→ **What you need to do**: Could you say how many lines below contain the word "input"? Give the number with no other text.

→ **Dataset items**:
■ ■ ■ ■ ■ ■ ■

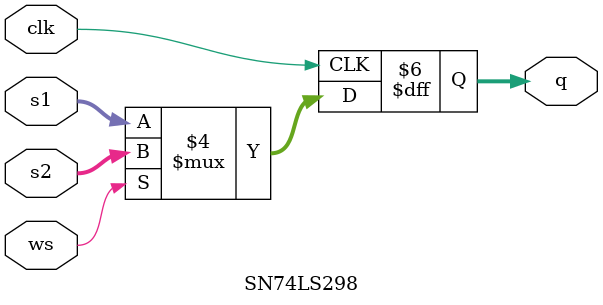
<source format=v>
`timescale 1ns / 1ps

module SN74LS298 
(
    input wire [3:0] s1,         // source 1: MSB -> A1, B1, C1, D1 <- LSB
    input wire [3:0] s2,         // source 2: MSB -> A2, B2, C3, D4 <- LSB
    input wire ws,               // word or source select
    input wire clk,
    output reg [3:0] q           // output: MSB -> QA QB QC QD <- LSB
);

always @(negedge clk)
begin
    if (ws == 1'b0)
        q = s1;
    else q = s2;
end

endmodule

</source>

■ ■ ■ ■ ■ ■ ■

→ **Answer section**: 4